Two different temperature determination methods were used. In the so-called correlation automated rotational fitting (CARF), a normalized cross correlation between the post-processed experimental excitation spectra and the temperature dependent simulated excitation spectra from a database generated using the spectrum simulation program COESC takes place. Each pixel is assigned the temperature for whose corresponding simulated spectrum the highest correlation value is obtained.

However, it turned out to be extremely difficult to capture the intensity peaks of the individual transitions under the unfavorable measurement conditions as in the free-stream of the PWT with CO-TAPLIF. Therefore, the CARF algorithm exhibited only moderate uniqueness in temperature correlation for signals with low SNR. In contrast, however, the experimental spectra accurately reproduced the average trend of increasing signal intensity with increasing wavelength for excitation in the B–X(0,0) vibrational band. Therefore, in the polynomial regression correlation (PRC) method developed in this work, the simulated spectra are reduced to their trend of increasing intensity with increasing wavelength by a polynomial least squares regression. With a polynomial degree of 15, only the trend of the spectrum, but not the individual peaks, is mapped and, accordingly, a more distinct temperature correlation was achieved for signals with low SNR.

One-dimensional temperature measurements were performed using CO-TALIF in the free-stream of the PWT for three conditions in the medium- to high-enthalpy range (\({5.0}\, \hbox {MJ}/\hbox {kg}\) to \({10.5}\, \hbox {MJ}/\hbox {kg}\)), respectively. In order to define optimal experimental parameters for the following CO- TAPLIF measurements in the free-stream and to establish the data reduction, two-dimensional measurements were then carried out in a steadystate test chamber at room temperature. Finally, CO-TAPLIF temperature measurements were performed in a medium- to high-enthalpy free-stream of the PWT at stagnation enthalpies of \({4.5}\, \hbox {MJ}/\hbox {kg}\) and \({9.0}\, \hbox {MJ}/\hbox {kg}\).

The results of the one- and two-dimensional temperature measurements provided plausible results concerning both the values and the course in radial and axial direction, the latter being, to the authors’ knowledge, the first two-dimensional temperature measurements under such experimental conditions using CO-TALIF.

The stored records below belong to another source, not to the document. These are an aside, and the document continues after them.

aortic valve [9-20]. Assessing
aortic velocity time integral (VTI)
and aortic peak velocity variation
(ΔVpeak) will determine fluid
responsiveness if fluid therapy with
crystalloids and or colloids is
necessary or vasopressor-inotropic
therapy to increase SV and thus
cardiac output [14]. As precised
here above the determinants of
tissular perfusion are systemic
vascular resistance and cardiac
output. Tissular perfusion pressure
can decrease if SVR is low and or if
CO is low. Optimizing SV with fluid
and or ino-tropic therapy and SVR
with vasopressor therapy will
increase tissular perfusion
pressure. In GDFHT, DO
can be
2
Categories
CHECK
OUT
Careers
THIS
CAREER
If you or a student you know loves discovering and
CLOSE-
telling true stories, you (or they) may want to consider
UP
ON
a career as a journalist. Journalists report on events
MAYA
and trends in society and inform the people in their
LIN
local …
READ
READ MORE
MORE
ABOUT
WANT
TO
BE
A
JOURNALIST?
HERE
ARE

The experience gained from this study is currently being applied to investigate a newly developed magnetic nozzle plasma thruster at the Institut für Thermodynamik. A similar laser setup, combined with light sheet optic, is used here to measure atom and ion temperatures.

To realize a more accurate temperature determination at the PWT with higher spatial resolution also for the planar measurements, the focus will primarily be on a further optimization of the SNR, for which initial investigations have already been carried out as part of this work and which will be continued in future studies.